Si nous ne faisons pas déboucher l’enseignement chrétien dans la pratique, nous n’avons qu’à nous en prendre à nous-mêmes quand notre peuple est attiré par les idéologies athées. Le Saint Père insiste sur ce point : « il est impératif de mettre en pratique avec zèle et diligence les règles définies par l’Eglise en cette matière. Il est impératif de garder tous les peuples à l’abri de ces erreurs pernicieuses, ou, dans le cas où ils en sont déjà empreints, de les libérer de ces doctrines hostiles qui représentent le bonheur de ce monde comme l’unique but d’atteindre par les hommes durant cette vie mortelle ». (Proecones Evangelli, 2 juin 1951).

Dans vos études, la première place devrait naturellement être donnée aux documents du Saint Père. Pour connaître la pensée de l’Église, pour connaître la pensée du Christ, nous devons connaître la pensée du Saint Père.

Par conséquent, c’est une nécessité pour nous – c’est aussi nécessaire pour nos vies sacerdotales que le pain l’est pour nos vies terrestres – de lire et d’étudier les exhortations du Saint Père, transmises par les documents pontificaux, particulièrement par les Encycliques et les discours.

Enfin il ne suffit pas de connaître la pensée du Saint Père.

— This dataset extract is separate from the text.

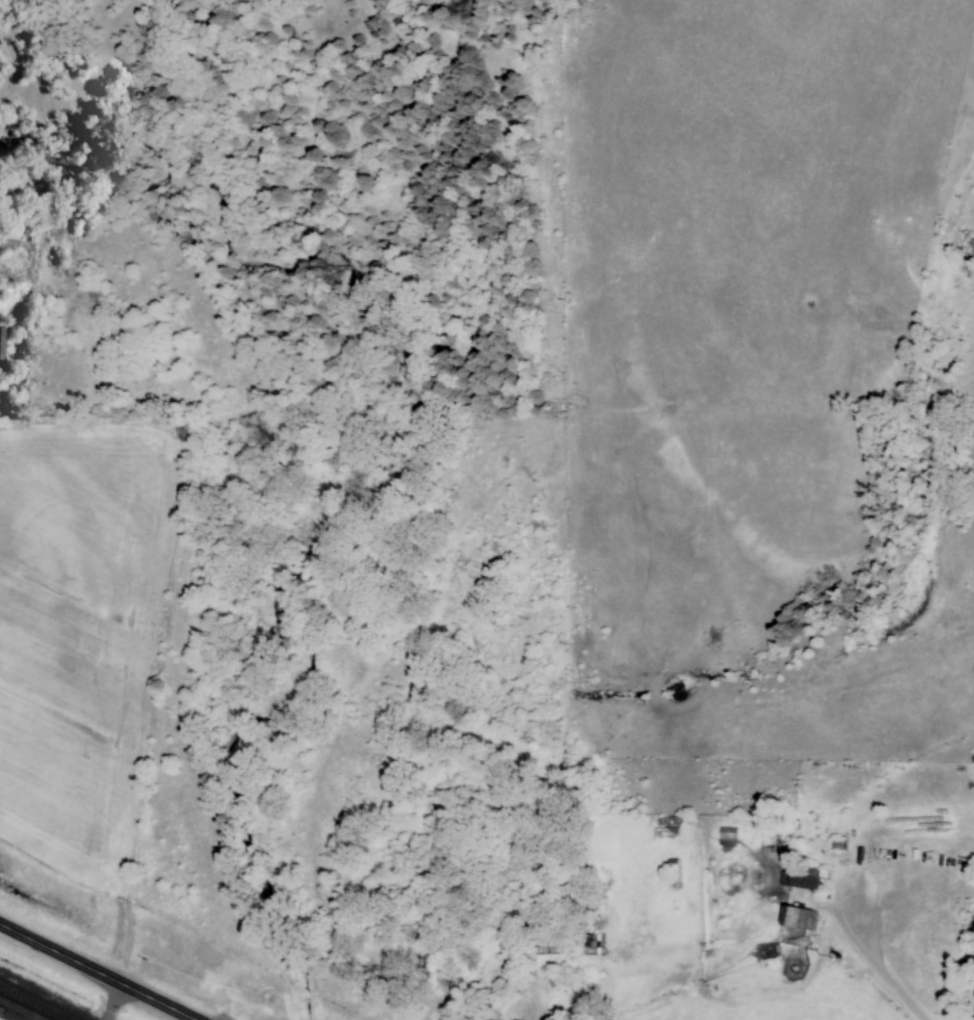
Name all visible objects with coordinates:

Il nous faut la mettre en pratique, accomplir ses désirs et ses directives.

Vous tous, vous souhaitez être de bons missionnaires. Il vous est impossible de l’être si vous ne comprenez pas les gens au milieu de qui vous vivez. Vous devez connaître, apprécier ; être profondément conscients de la situation dans laquelle votre peuple vit et travaille. Comprenez leur condition sociale, leurs aspirations, leurs mobiles, les injustices dont ils souffrent, leurs angoisses, leurs craintes, leurs désirs légitimes et veillez à ce qu’ils soient éclairés par les enseignements de l’Église et en conformité avec eux. C’est un vaste programme qu’attend de vous. Je vois que vous comprenez son importance et que vous le mettrez en pratique avec toute votre volonté.

Il y a encore tant d’autres sujets dont j’aimerais à vous entretenir. J’ai fait un long voyage pour vous adresser ces paroles et je ne voudrais pas vous laisser sans vous donner les consignes les plus essentielles pour votre apostolat. Je suis certain que vous suivez la pensée du Saint Père dabs ses discours, Encycliques, etc… Si vous êtes convaincus de la nécessité de la charité fraternelle, des vocations locales et de l’apostolat des laïcs, mon voyage jusqu’à vous aura été tout spécialement béni. Si le programme exposé par ces trois simples directives est réalisé, il y a toutes raisons d’être très confiants dans l’avenir de l’Église de Tahiti.

Puissiez-vous tous ensemble travailler à exécuter ce programme, en union avec le Christ Prêtre et Victime.